Coleman, who chairs the Senate Permanent Subcommittee on Investigations, told the RIAA in an August letter, "I am concerned that the subpoena process established in the DMCA could be subject to abuse."
Other bills accelerate the crackdown on copyright violations. Although opposed by consumer advocacy groups, some have gained traction within Congress.
With 23 cosponsors, the Piracy Deterrence and Education Act of 2003 (H.R. 2517) enlists the FBI and Justice Department to educate the file-sharing public, but also urges them to prosecute more file swappers. It lowers the threshold for prosecution by allowing lawsuits even if the content is not registered with the U.S. Copyright Office. Also, the FBI could issue warnings to those parties who distribute or download copyrighted content without permission. Warnings could be by e-mail or instant messages, says Alec French, spokesperson for sponsor Howard Berman (D-California).
"This bill gives copyright owners all of the cards," says Marv Johnson, legislative counsel with the American Civil Liberties Union. The ACLU questions the logic of dedicating intelligence resources to this issue when the country needs them for antiterrorist measures.
French says the bill is not stacked against the average person.
"It's easy to demonize the RIAA and put a corporate face on this, but copyright infringers do tremendous harm to individuals too," French says. He cites two people--a photographer and a needlepoint designer--who testified at a July hearing that their works are being ripped off and they cannot afford to bring civil suits as recourse.
French also says the Justice Department and the FBI are already involved in hundreds of educational programs.
The bill is expected to be combined with parts of another antipiracy measure, the Author, Consumer, and Computer Owner Protection and Security Act of 2003. One key provision of ACCOPS criminalizes camcording of films in movie theaters.
Some observers are pessimistic about the piracy deterrence bill's chances of passage before year's end, since the Senate is preoccupied with funding government operations for the current fiscal year.
A Voice for the Consumer
Boucher is among lawmakers who say Congress should do more to help consumers in this matter.
"There's a growing awareness in Congress that the existing law has overreached, and some consumers are being unfairly prosecuted in some cases," he says, referring to a suit the RIAA withdrew, which involved a 66-year-old grandmother who never engaged in file swapping.
In January, Boucher introduced the Digital Media Consumers' Rights Act (H.R. 107), aimed at protecting consumers' fair-use rights in response to music labels' increasing reliance on copy protection.

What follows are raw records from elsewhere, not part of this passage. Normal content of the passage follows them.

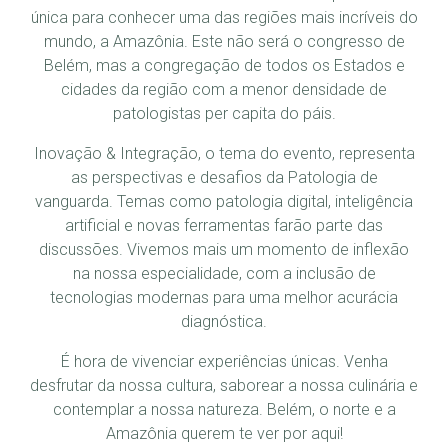
única para conhecer uma das regiões mais incríveis do
mundo, a Amazônia. Este não será o congresso de
Belém, mas a congregação de todos os Estados e
cidades da região com a menor densidade de
patologistas per capita do páis.
Inovação & Integração, o tema do evento, representa
as perspectivas e desafios da Patologia de
vanguarda. Temas como patologia digital, inteligência
artificial e novas ferramentas farão parte das
discussões. Vivemos mais um momento de inflexão
na nossa especialidade, com a inclusão de
tecnologias modernas para uma melhor acurácia
diagnóstica.
É hora de vivenciar experiências únicas. Venha
desfrutar da nossa cultura, saborear a nossa culinária e
contemplar a nossa natureza. Belém, o norte e a
Amazônia querem te ver por aqui!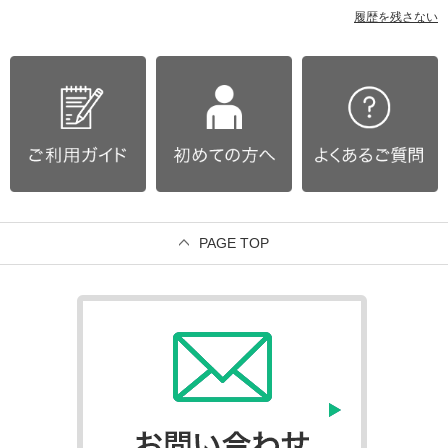
履歴を残さない
PAGE TOP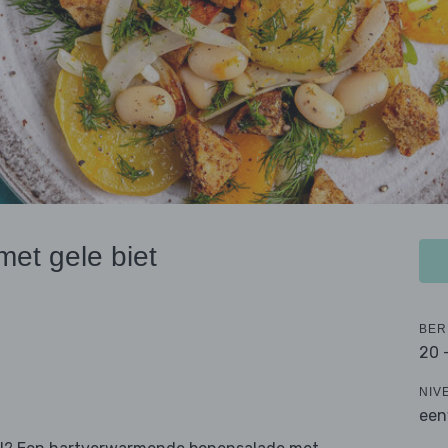
met gele biet
BER
20 
NIV
een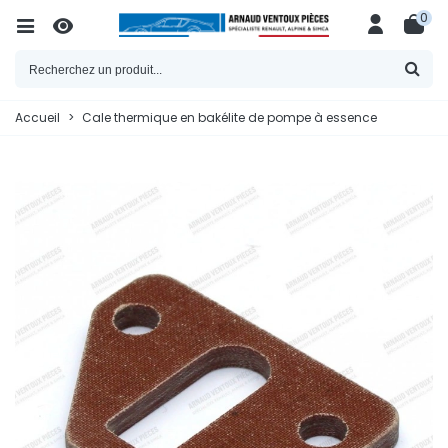
0
Accueil
>
Cale thermique en bakélite de pompe à essence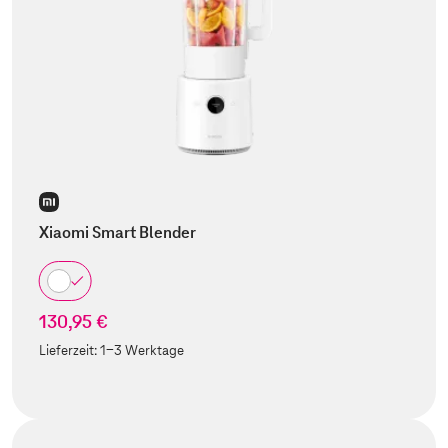
Xiaomi Smart Blender
130,95 €
Lieferzeit:
1-3 Werktage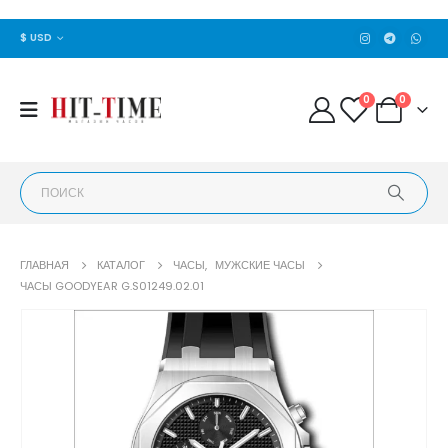
$ USD
0
0
ГЛАВНАЯ
КАТАЛОГ
ЧАСЫ
,
МУЖСКИЕ ЧАСЫ
ЧАСЫ GOODYEAR G.S01249.02.01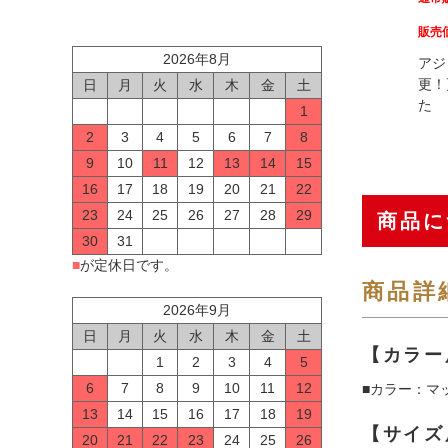
販売
2026年8月
アジ
更！
日
月
火
水
木
金
土
た
1
2
3
4
5
6
7
8
9
10
11
12
13
14
15
16
17
18
19
20
21
22
23
24
25
26
27
28
29
商品に
30
31
■
が定休日です。
商品詳
2026年9月
日
月
火
水
木
金
土
【カラー
1
2
3
4
5
6
7
8
9
10
11
12
■カラー：マ
13
14
15
16
17
18
19
【サイズ
20
21
22
23
24
25
26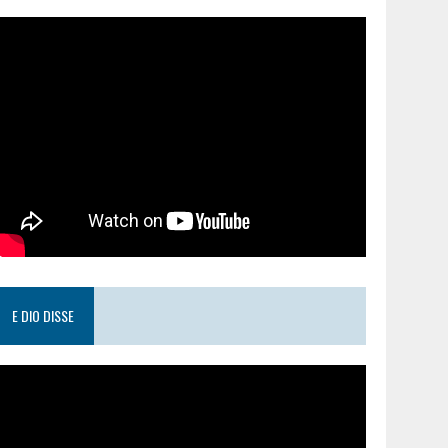
E DIO DISSE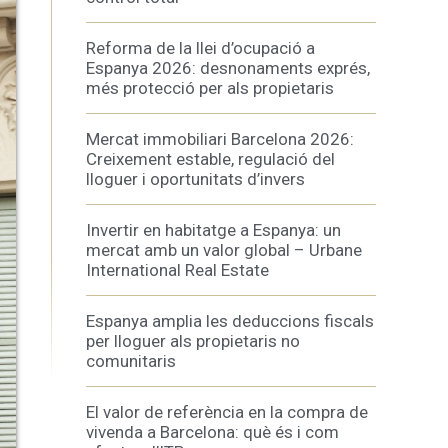
Reforma de la llei d’ocupació a
Espanya 2026: desnonaments exprés,
més protecció per als propietaris
tivades
Mercat immobiliari Barcelona 2026:
 de
Creixement estable, regulació del
tal·lació
 així ho
lloguer i oportunitats d’invers
n
na web.
Invertir en habitatge a Espanya: un
mercat amb un valor global – Urbane
International Real Estate
oc web.
urament
Espanya amplia les deduccions fiscals
per lloguer als propietaris no
 servei.
 dels
comunitaris
s.
El valor de referència en la compra de
vivenda a Barcelona: què és i com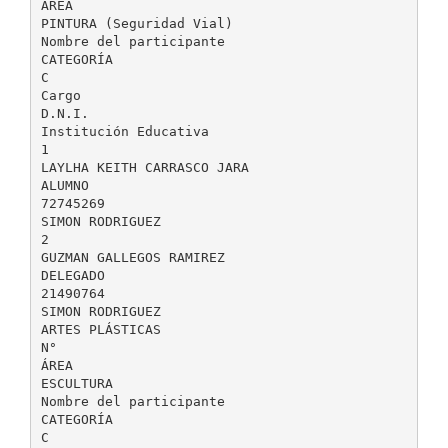
ÁREA
PINTURA (Seguridad Vial)
Nombre del participante
CATEGORÍA
C
Cargo
D.N.I.
Institución Educativa
1
LAYLHA KEITH CARRASCO JARA
ALUMNO
72745269
SIMON RODRIGUEZ
2
GUZMAN GALLEGOS RAMIREZ
DELEGADO
21490764
SIMON RODRIGUEZ
ARTES PLÁSTICAS
N°
ÁREA
ESCULTURA
Nombre del participante
CATEGORÍA
C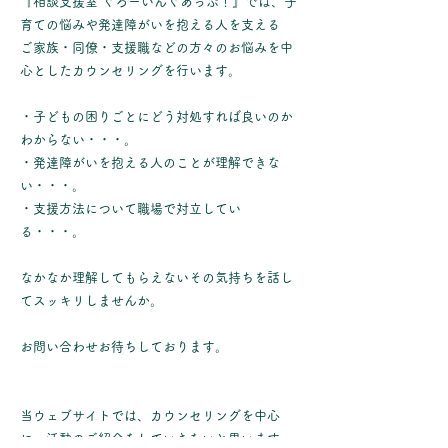
『相談支援室 ぐろーいんぐあっぷ！』では、子
育ての悩みや発達障がいを抱える人を支える
ご家族・同僚・支援職などの方々のお悩みを中
心としたカウンセリングを行います。
・子どもの困りごとにどう対処すれば良いのか
わからない・・・。
・発達障がいを抱える人のことが理解できな
い・・・。
・支援方法について職場で対立してい
る・・・。
なかなか理解してもらえないその気持ちを話し
てスッキリしませんか。
お問い合わせお待ちしております。
当ウェブサイトでは、カウンセリングを中心
に、活動のご紹介をしていきたいと思います。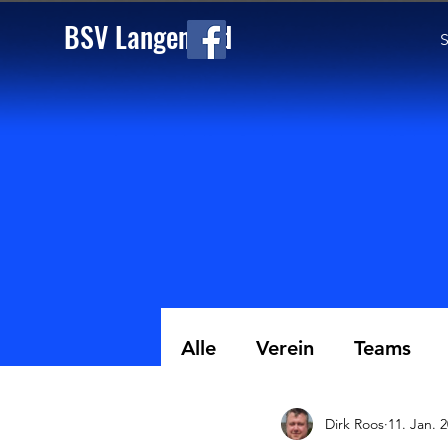
BSV Langenfeld
S
Alle
Verein
Teams
Dirk Roos
11. Jan. 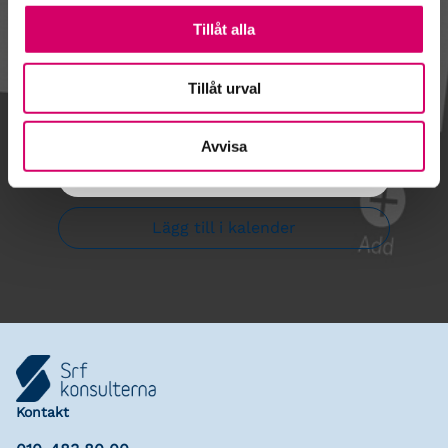
Tillåt alla
Kalendarium
Tillåt urval
Avvisa
Gå till kalendariet
Lägg till i kalender
Kontakt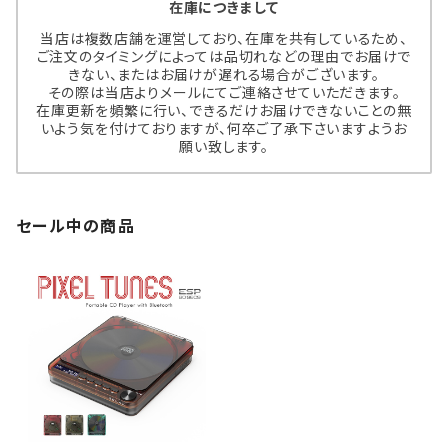
在庫につきまして
当店は複数店舗を運営しており、在庫を共有しているため、
ご注文のタイミングによっては品切れなどの理由でお届けで
きない、またはお届けが遅れる場合がございます。
その際は当店よりメールにてご連絡させていただきます。
在庫更新を頻繁に行い、できるだけお届けできないことの無
いよう気を付けておりますが、何卒ご了承下さいますようお
願い致します。
セール中の商品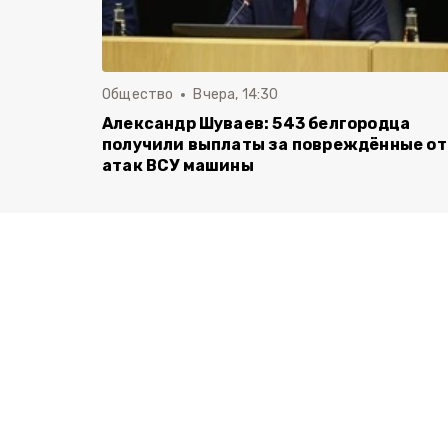
Общество
Вчера, 14:30
Александр Шуваев: 543 белгородца
получили выплаты за повреждённые от
атак ВСУ машины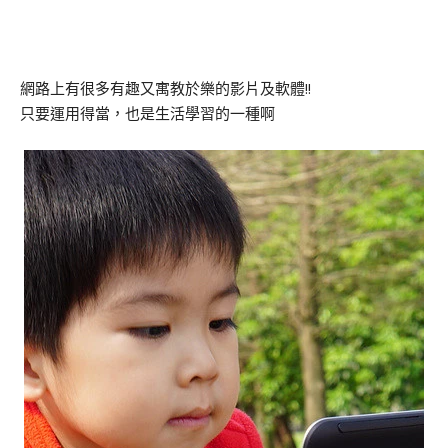
網路上有很多有趣又寓教於樂的影片及軟體!!
只要運用得當，也是生活學習的一種啊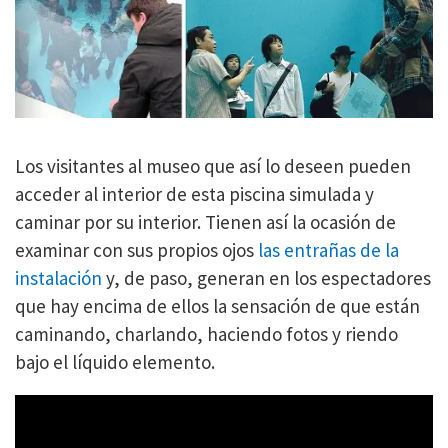
Los visitantes al museo que así lo deseen pueden
acceder al interior de esta piscina simulada y
caminar por su interior. Tienen así la ocasión de
examinar con sus propios ojos
las entrañas de la
instalación
y, de paso, generan en los espectadores
que hay encima de ellos la sensación de que están
caminando, charlando, haciendo fotos y riendo
bajo el líquido elemento.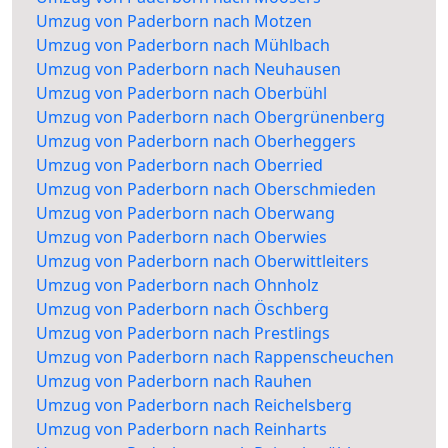
Umzug von Paderborn nach Motzen
Umzug von Paderborn nach Mühlbach
Umzug von Paderborn nach Neuhausen
Umzug von Paderborn nach Oberbühl
Umzug von Paderborn nach Obergrünenberg
Umzug von Paderborn nach Oberheggers
Umzug von Paderborn nach Oberried
Umzug von Paderborn nach Oberschmieden
Umzug von Paderborn nach Oberwang
Umzug von Paderborn nach Oberwies
Umzug von Paderborn nach Oberwittleiters
Umzug von Paderborn nach Ohnholz
Umzug von Paderborn nach Öschberg
Umzug von Paderborn nach Prestlings
Umzug von Paderborn nach Rappenscheuchen
Umzug von Paderborn nach Rauhen
Umzug von Paderborn nach Reichelsberg
Umzug von Paderborn nach Reinharts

His bill would ensure consumers' rights and ability to make a backup or a custom CD of music they had purchased.
"The new copyright protection will make fair use impossible," Boucher says. "The purpose of my bill is to let people exercise their fair-use rights."
The House Committee on Energy and Commerce may consider the bill next year. "This is a major change," Boucher adds. "It's going to take some time."
Since legislative relief does not appear imminent, users can take some measures to minimize risk, says Wendy Seltzer, staff attorney of the online civil liberties group Electronic Frontier Foundation.
To be safe, users should stop downloading and sharing files and remove any copyright-infringing files from a PC's shared folder, Seltzer says. She notes that the RIAA's targets seem to be people who let their computers be "supernodes" on the FastTrack P2P System operated by Kazaa and Morpheus. To avoid the RIAA, don't let your computer be used as a supernode, she says.
The EFF also hosts an online database of more than 1500 subpoenaed user names or IP addresses, which the group obtains from court records. Some defendants have gone online with a plea for their defense, such as the Web site created by defendant Sullivan.